Designing steel framed floors for vibration sensitive equipment can be a challenge if you have little experience with the various tolerance limits provided by equipment manufacturers.  Have you ever wondered what to make of the various peak acceleration limits or generic velocity limits listed for a microscope or MRI machine?  Is the design approach the same for a surgical suite as it is for a laboratory?
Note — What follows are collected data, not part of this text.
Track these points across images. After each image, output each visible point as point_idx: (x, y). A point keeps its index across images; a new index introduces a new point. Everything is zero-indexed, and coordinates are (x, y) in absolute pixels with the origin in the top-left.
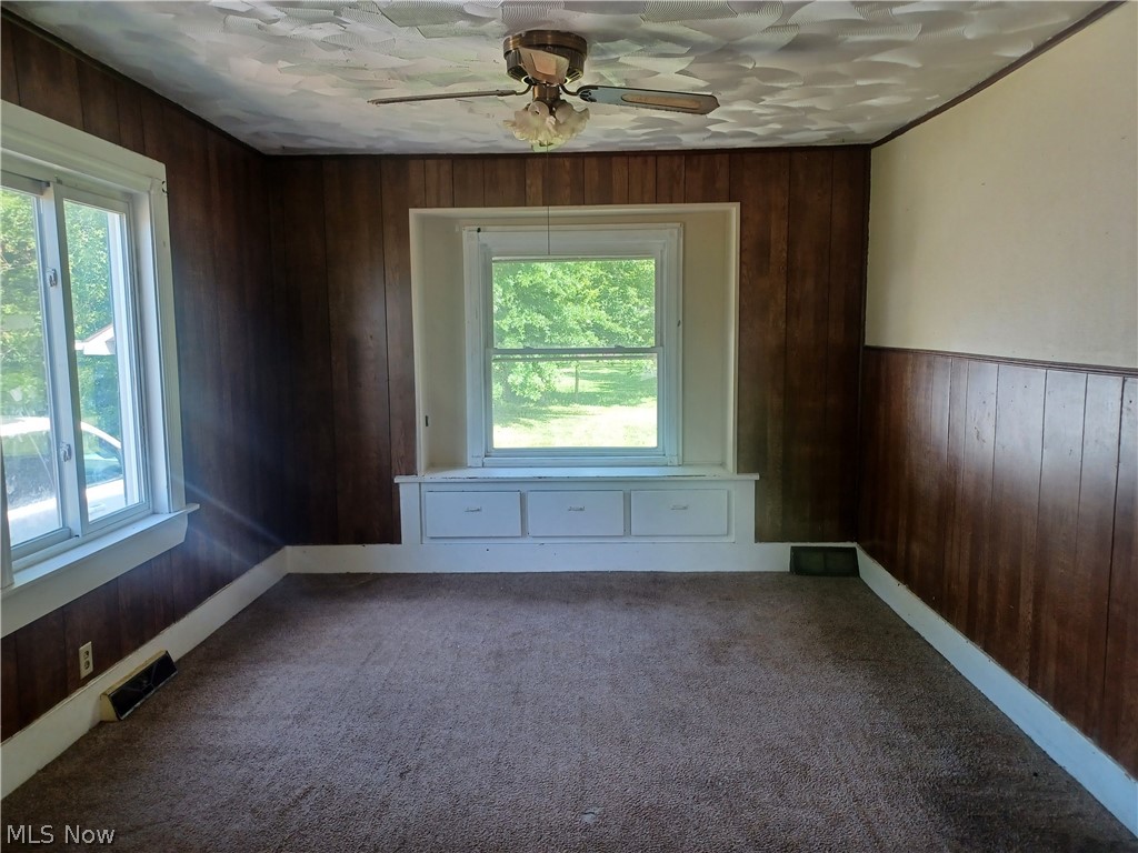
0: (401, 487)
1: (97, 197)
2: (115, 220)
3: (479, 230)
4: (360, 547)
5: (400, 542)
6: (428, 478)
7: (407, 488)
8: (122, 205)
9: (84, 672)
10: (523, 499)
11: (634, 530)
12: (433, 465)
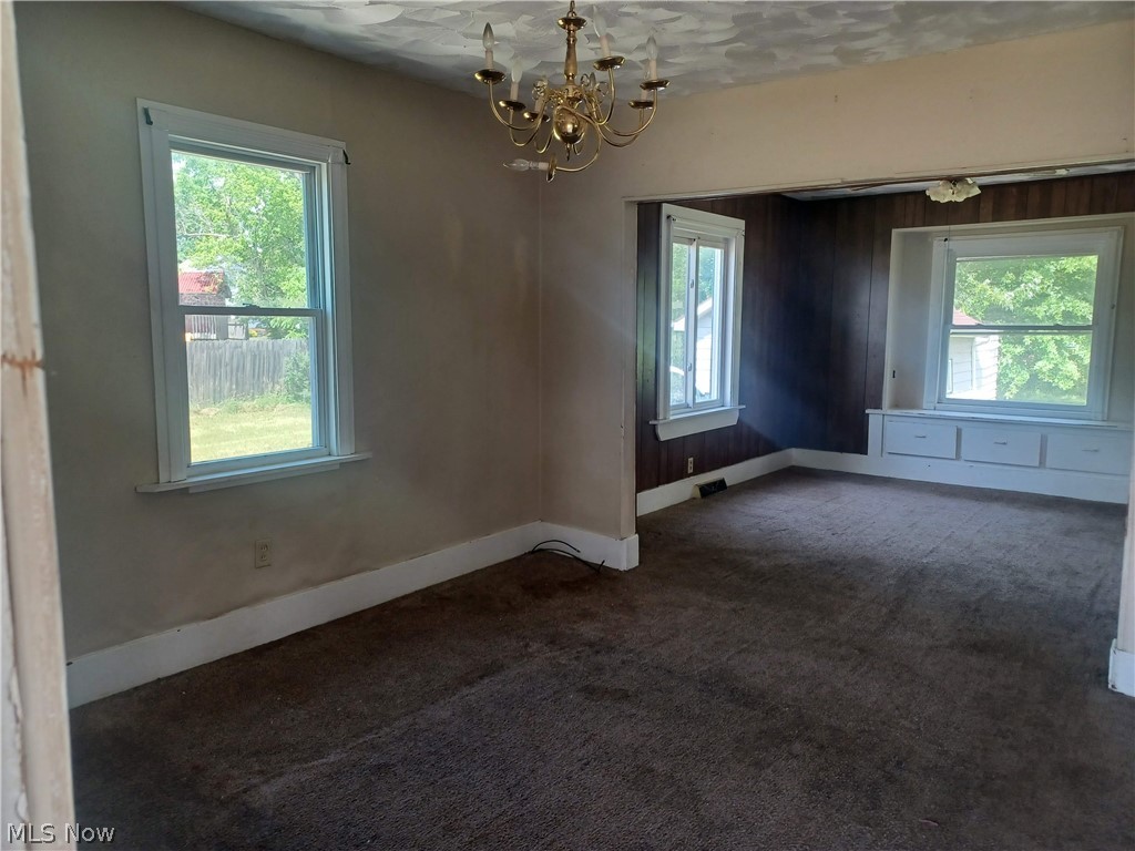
0: (871, 417)
1: (712, 242)
2: (718, 253)
3: (946, 240)
4: (839, 454)
5: (866, 454)
6: (889, 412)
7: (874, 418)
8: (722, 245)
9: (690, 471)
10: (959, 432)
11: (1048, 464)
12: (896, 405)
And how does the presence of human activity affect your design approach?

In the June 2020 SE University session, Brad Davis presented Steel Framed Floor Design for Vibration Sensitive Equipment.  Brad described the various response metrics used to characterize floor vibrations for sensitive equipment applications.  He also reviewed the various forms of tolerance limits for sensitive equipment and showed how to apply the vibration evaluation methodology in Chapter 6 of AISC’s Design Guide 11: Vibrations of Steel-Framed Structural Systems Due to Human Activity (2nd edition) which he co-authored.
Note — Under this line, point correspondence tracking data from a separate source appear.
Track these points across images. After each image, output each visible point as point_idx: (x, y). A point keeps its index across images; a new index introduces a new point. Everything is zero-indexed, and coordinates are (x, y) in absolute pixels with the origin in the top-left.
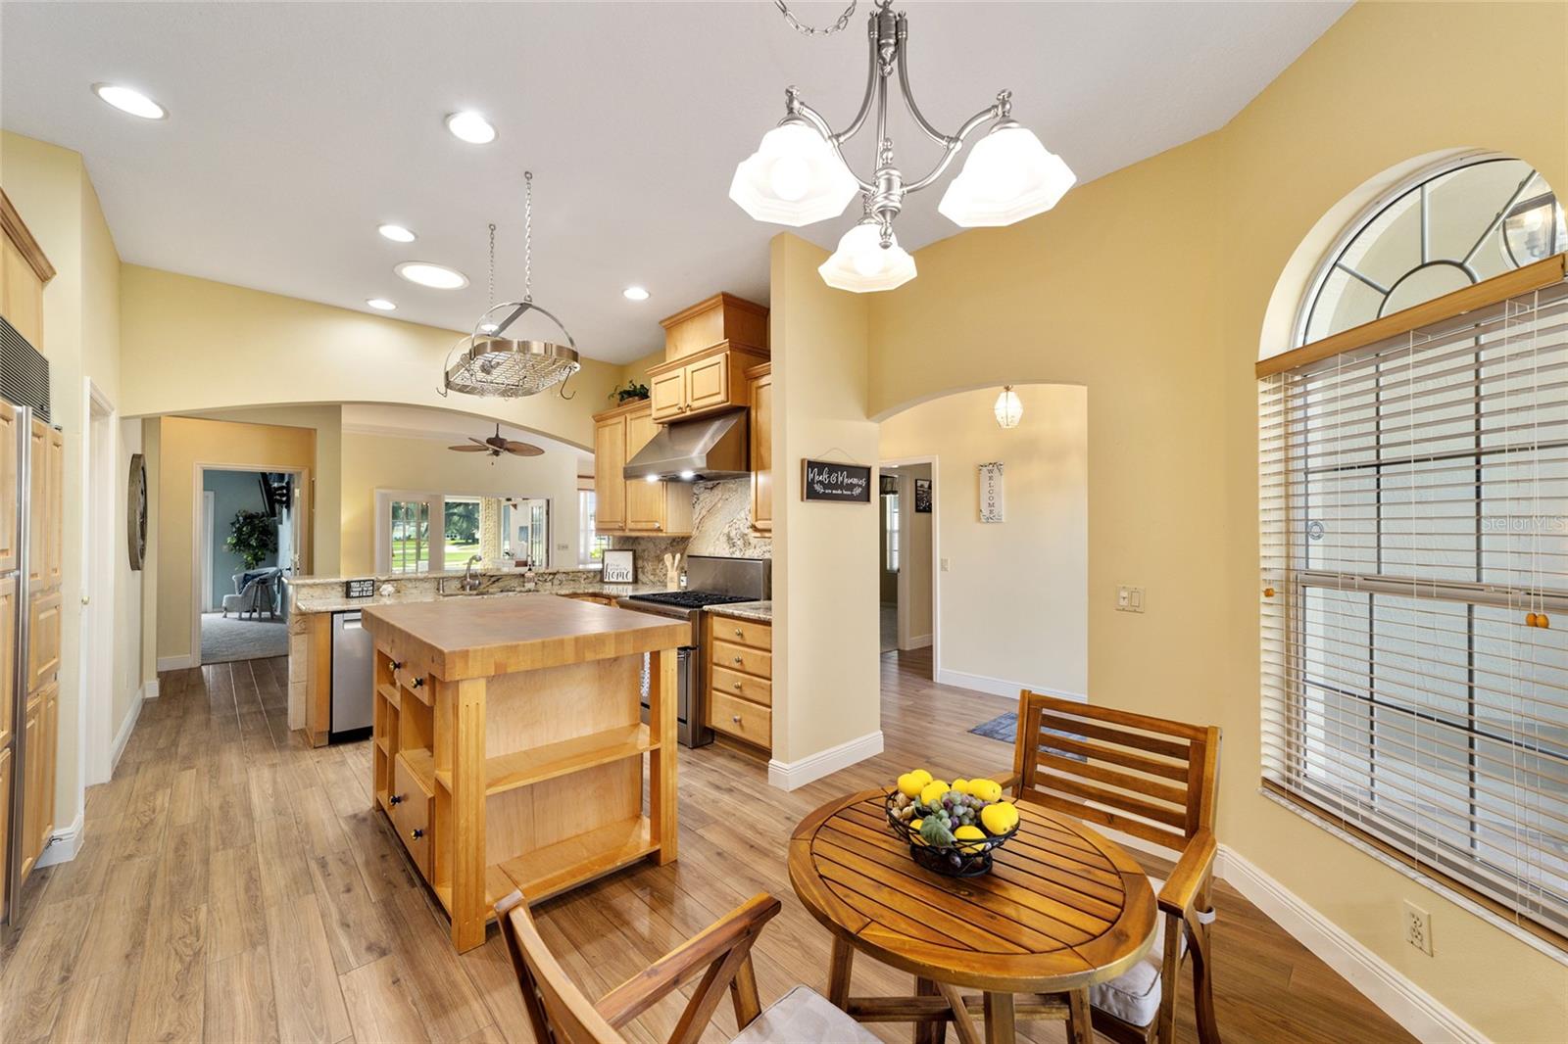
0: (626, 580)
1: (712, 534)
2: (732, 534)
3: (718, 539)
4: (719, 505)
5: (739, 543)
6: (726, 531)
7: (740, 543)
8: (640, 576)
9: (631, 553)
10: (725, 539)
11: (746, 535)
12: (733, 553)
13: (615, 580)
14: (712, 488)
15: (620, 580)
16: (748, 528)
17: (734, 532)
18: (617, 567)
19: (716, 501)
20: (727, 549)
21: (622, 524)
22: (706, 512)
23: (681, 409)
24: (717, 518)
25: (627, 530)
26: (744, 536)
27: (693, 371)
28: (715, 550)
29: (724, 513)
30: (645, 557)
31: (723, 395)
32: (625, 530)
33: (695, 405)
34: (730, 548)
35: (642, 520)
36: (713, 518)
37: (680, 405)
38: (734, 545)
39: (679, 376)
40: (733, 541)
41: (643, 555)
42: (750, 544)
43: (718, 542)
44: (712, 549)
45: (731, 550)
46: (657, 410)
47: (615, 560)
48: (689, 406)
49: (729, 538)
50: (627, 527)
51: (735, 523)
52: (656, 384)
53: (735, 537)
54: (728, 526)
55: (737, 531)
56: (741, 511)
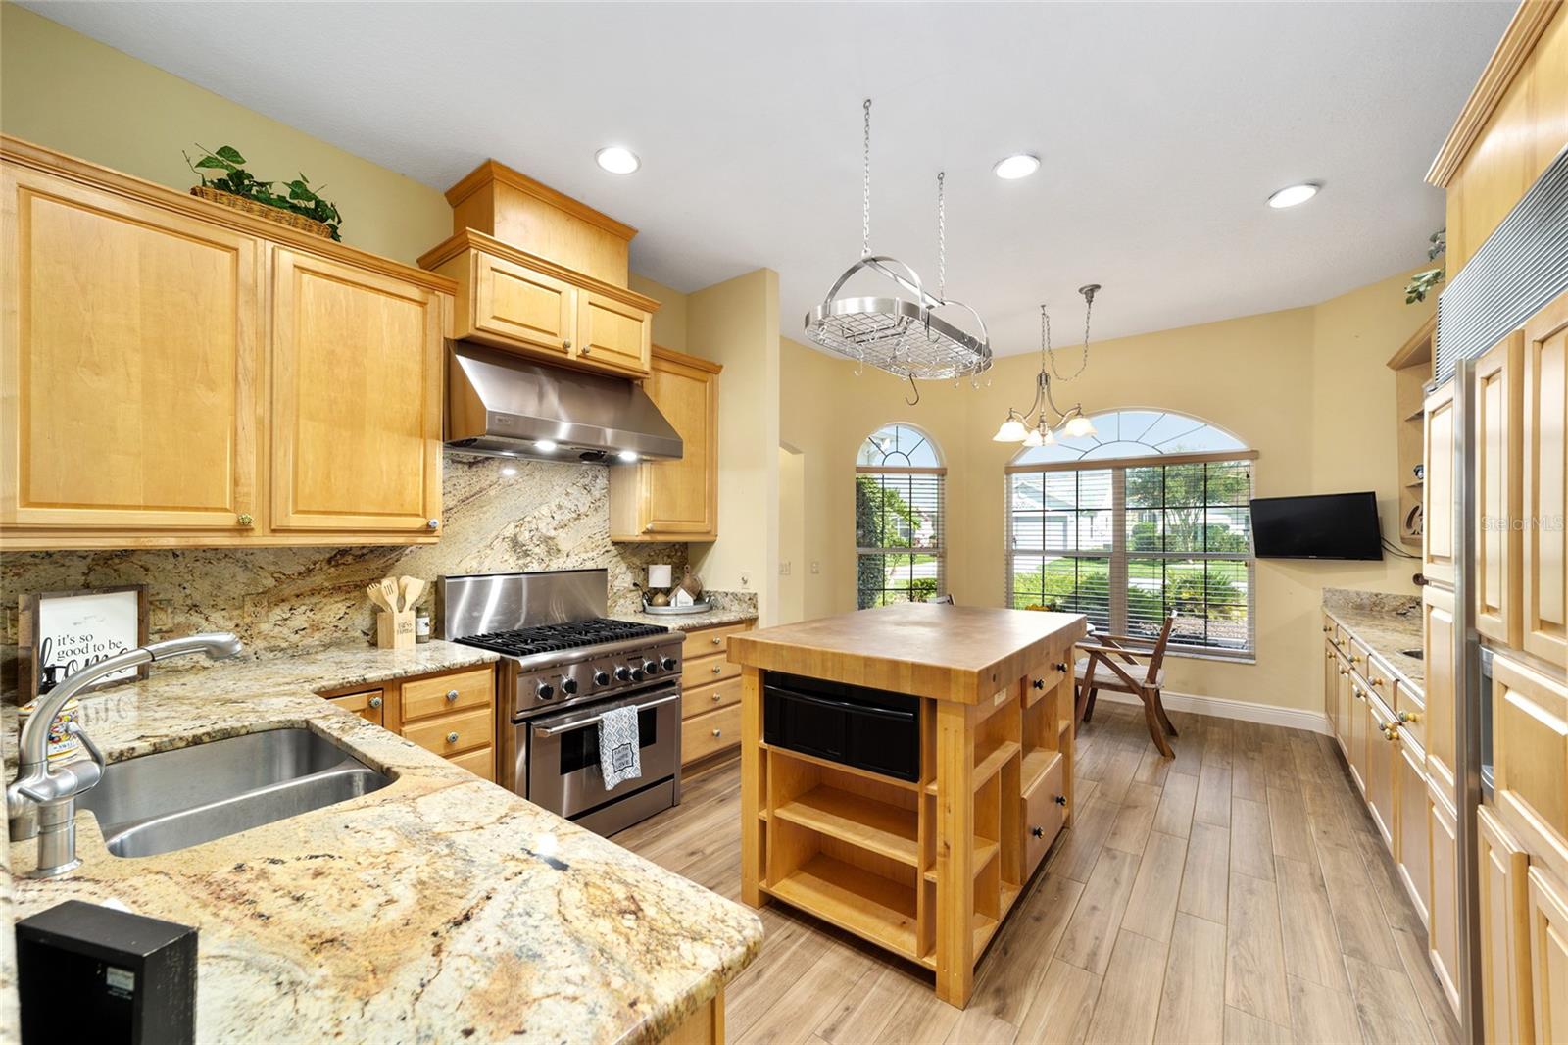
1: (474, 538)
2: (524, 537)
3: (490, 546)
4: (492, 493)
5: (537, 550)
6: (510, 531)
7: (540, 551)
9: (131, 596)
10: (506, 545)
11: (550, 538)
12: (526, 565)
14: (471, 464)
16: (555, 529)
17: (527, 535)
18: (83, 645)
19: (484, 486)
20: (510, 561)
21: (247, 516)
22: (454, 502)
23: (566, 346)
24: (485, 513)
25: (258, 531)
26: (547, 540)
27: (590, 303)
28: (481, 563)
29: (503, 506)
30: (189, 602)
31: (645, 363)
32: (252, 530)
33: (593, 353)
34: (518, 559)
35: (353, 510)
36: (475, 513)
37: (567, 340)
38: (526, 554)
39: (559, 293)
40: (524, 548)
41: (178, 597)
42: (559, 551)
43: (489, 551)
44: (475, 564)
45: (521, 562)
46: (494, 317)
47: (75, 624)
48: (585, 351)
49: (515, 544)
50: (267, 524)
51: (529, 522)
52: (492, 269)
53: (528, 542)
54: (512, 526)
55: (532, 533)
56: (541, 504)
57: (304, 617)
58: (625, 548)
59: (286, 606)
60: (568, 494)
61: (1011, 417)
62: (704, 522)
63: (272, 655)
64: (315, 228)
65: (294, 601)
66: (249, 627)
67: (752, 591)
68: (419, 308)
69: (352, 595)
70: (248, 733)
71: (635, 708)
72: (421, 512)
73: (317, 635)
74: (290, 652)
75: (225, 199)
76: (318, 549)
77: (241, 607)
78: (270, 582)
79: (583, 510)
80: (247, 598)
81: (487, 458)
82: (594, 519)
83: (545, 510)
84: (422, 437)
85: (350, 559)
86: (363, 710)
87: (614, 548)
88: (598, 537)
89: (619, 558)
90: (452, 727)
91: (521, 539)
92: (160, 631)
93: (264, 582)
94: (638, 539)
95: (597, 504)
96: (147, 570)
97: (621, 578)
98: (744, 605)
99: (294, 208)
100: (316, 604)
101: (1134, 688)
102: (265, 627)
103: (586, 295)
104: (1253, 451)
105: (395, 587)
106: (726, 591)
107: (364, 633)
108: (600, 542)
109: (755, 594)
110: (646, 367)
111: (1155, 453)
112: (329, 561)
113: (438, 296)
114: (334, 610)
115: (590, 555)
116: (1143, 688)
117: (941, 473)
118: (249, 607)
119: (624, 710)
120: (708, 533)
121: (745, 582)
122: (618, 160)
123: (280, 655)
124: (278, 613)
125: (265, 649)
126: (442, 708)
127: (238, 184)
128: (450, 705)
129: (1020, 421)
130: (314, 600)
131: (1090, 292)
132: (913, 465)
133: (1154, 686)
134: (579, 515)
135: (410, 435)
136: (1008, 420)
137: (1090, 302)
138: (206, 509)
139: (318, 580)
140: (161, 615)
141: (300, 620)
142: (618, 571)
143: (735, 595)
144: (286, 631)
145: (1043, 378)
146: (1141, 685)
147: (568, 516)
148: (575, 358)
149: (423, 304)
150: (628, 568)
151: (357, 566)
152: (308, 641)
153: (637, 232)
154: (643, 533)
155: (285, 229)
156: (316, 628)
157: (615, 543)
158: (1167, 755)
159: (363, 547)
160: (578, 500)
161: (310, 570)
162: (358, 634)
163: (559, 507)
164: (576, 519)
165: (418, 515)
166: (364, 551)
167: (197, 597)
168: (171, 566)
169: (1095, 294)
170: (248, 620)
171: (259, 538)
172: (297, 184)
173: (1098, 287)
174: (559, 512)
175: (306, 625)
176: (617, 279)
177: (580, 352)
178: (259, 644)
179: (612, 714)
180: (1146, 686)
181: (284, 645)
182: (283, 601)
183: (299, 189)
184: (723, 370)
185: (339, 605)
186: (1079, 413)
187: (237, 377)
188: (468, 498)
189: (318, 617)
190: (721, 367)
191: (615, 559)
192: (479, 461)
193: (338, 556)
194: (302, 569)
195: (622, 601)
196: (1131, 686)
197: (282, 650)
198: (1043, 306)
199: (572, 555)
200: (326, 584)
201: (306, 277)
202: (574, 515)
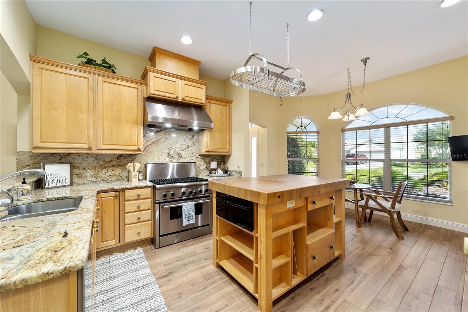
0: (64, 184)
1: (157, 153)
2: (172, 153)
3: (161, 155)
4: (162, 140)
5: (175, 156)
6: (167, 151)
7: (177, 157)
8: (76, 180)
9: (69, 165)
10: (166, 155)
11: (179, 153)
12: (172, 161)
13: (55, 185)
14: (156, 133)
15: (59, 184)
16: (181, 151)
17: (172, 152)
18: (56, 176)
19: (160, 138)
20: (167, 159)
21: (90, 145)
22: (151, 143)
23: (177, 97)
24: (160, 146)
25: (94, 149)
26: (178, 154)
27: (185, 84)
28: (159, 160)
29: (165, 144)
30: (83, 167)
31: (203, 101)
32: (92, 149)
33: (186, 98)
34: (170, 159)
35: (118, 144)
36: (157, 146)
37: (177, 95)
38: (172, 157)
39: (175, 82)
40: (172, 156)
41: (80, 166)
42: (182, 157)
43: (161, 156)
44: (157, 160)
45: (170, 160)
46: (155, 90)
47: (54, 171)
48: (183, 98)
49: (169, 155)
50: (96, 148)
51: (173, 149)
52: (154, 77)
53: (173, 154)
54: (168, 150)
55: (174, 152)
56: (177, 143)
57: (111, 172)
58: (203, 156)
59: (106, 169)
60: (185, 141)
61: (335, 110)
62: (227, 149)
63: (102, 182)
64: (108, 71)
65: (108, 168)
66: (97, 174)
67: (240, 170)
68: (136, 90)
69: (123, 167)
70: (71, 198)
71: (194, 203)
72: (137, 145)
73: (114, 177)
74: (107, 181)
75: (85, 66)
76: (113, 154)
77: (95, 169)
78: (102, 163)
79: (190, 145)
80: (96, 167)
81: (161, 131)
82: (194, 148)
83: (178, 145)
84: (137, 124)
85: (122, 158)
86: (114, 196)
87: (199, 157)
88: (195, 153)
89: (201, 159)
90: (140, 203)
91: (170, 153)
92: (76, 174)
93: (101, 163)
94: (204, 154)
95: (194, 143)
96: (73, 159)
97: (203, 165)
98: (238, 174)
99: (104, 66)
100: (114, 169)
101: (385, 210)
102: (101, 175)
103: (184, 82)
104: (451, 117)
105: (132, 165)
106: (234, 170)
107: (126, 178)
108: (195, 155)
109: (241, 171)
110: (204, 102)
111: (403, 121)
112: (117, 158)
113: (142, 86)
114: (118, 171)
115: (192, 158)
116: (389, 211)
117: (318, 133)
118: (97, 169)
119: (190, 203)
120: (228, 152)
121: (239, 167)
122: (186, 40)
123: (105, 182)
124: (104, 171)
125: (101, 180)
126: (136, 198)
127: (90, 62)
128: (139, 198)
129: (338, 111)
130: (113, 168)
131: (365, 61)
132: (307, 131)
133: (394, 210)
134: (188, 147)
135: (133, 124)
136: (334, 111)
137: (365, 64)
138: (81, 144)
139: (114, 163)
140: (76, 170)
141: (109, 173)
142: (201, 163)
143: (236, 171)
144: (106, 176)
145: (348, 95)
146: (388, 210)
147: (185, 147)
148: (181, 100)
149: (137, 88)
150: (204, 162)
151: (124, 160)
152: (111, 179)
153: (201, 62)
154: (206, 152)
155: (100, 72)
156: (114, 175)
157: (200, 155)
158: (400, 237)
159: (126, 154)
160: (188, 142)
161: (112, 160)
162: (125, 178)
163: (182, 144)
164: (188, 148)
165: (136, 146)
166: (126, 156)
167: (85, 166)
168: (79, 158)
169: (368, 62)
170: (97, 172)
171: (94, 151)
172: (103, 60)
173: (369, 58)
174: (182, 146)
175: (111, 175)
176: (195, 76)
177: (182, 99)
178: (99, 179)
179: (186, 204)
180: (390, 210)
181: (106, 179)
182: (105, 168)
183: (104, 61)
184: (233, 102)
185: (120, 170)
186: (362, 106)
187: (88, 110)
188: (155, 142)
189: (114, 172)
190: (232, 101)
191: (200, 160)
192: (158, 132)
193: (120, 157)
194: (110, 160)
195: (202, 172)
196: (384, 210)
197: (105, 180)
198: (348, 69)
199: (186, 158)
200: (116, 164)
201: (106, 84)
202: (187, 147)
Brad helped delineate a workflow for evaluating the floor framing to compare the tolerance limits to those of the predicted response.  The first step is determining the tolerance limit of the equipment and matching form of the response.  This could include a peak acceleration specific limit which would be used to predict a waveform peak acceleration, or it could be a generic velocity limit which would lead to predict a one third octave spectral velocity.  This information can sometimes be found in the equipment specifications, but communication with the supplier may need to be established to clarify specs which can often be ambiguous.  Once the tolerance limits are established, you would next define the analysis cases which apply to the scenario.  You may have a bay that supports both a laboratory and an adjacent corridor which will dictate the type of activity level considered in the analysis.  The typical brisk walking pattern in the corridor will be different than the walking speed in the lab.  This will lead to the next step which is selecting the walking speed category for each analysis case.  In the previous example, a fast walking speed would be selected for the corridor, while the walking speed in the laboratory would most likely be very slow if only short pathways exist, or maybe slow walking if the room is more open.

Next, characterize the structure by determining its natural frequency, fn, the effective weight, W, and damping ratio, β.  Many of these parameters are found in Chapters 3 and 4 of the design guide.  Using these parameters, determine the response assuming the equipment and walker at midbay.  Then, scale the response based on the actual location of the equipment and walker location.  The response may need to be scaled twice if both the walker and the equipment are located away from midbay.  Chapter 6 includes the equations needed to calculate the response and scale it, as needed.

Finally, you can compare the given tolerance limit to the predicted response to determine if the framing can successfully support the vibration sensitive equipment.  Brad noted that design aids are included in the design guide and can be used to simplify this procedure.  For more information and examples problems for steel framed floors supporting vibration sensitive equipment, refer to AISC’s Design Guide 11: Vibrations of Steel-Framed Structural Systems Due to Human Activity (2nd edition).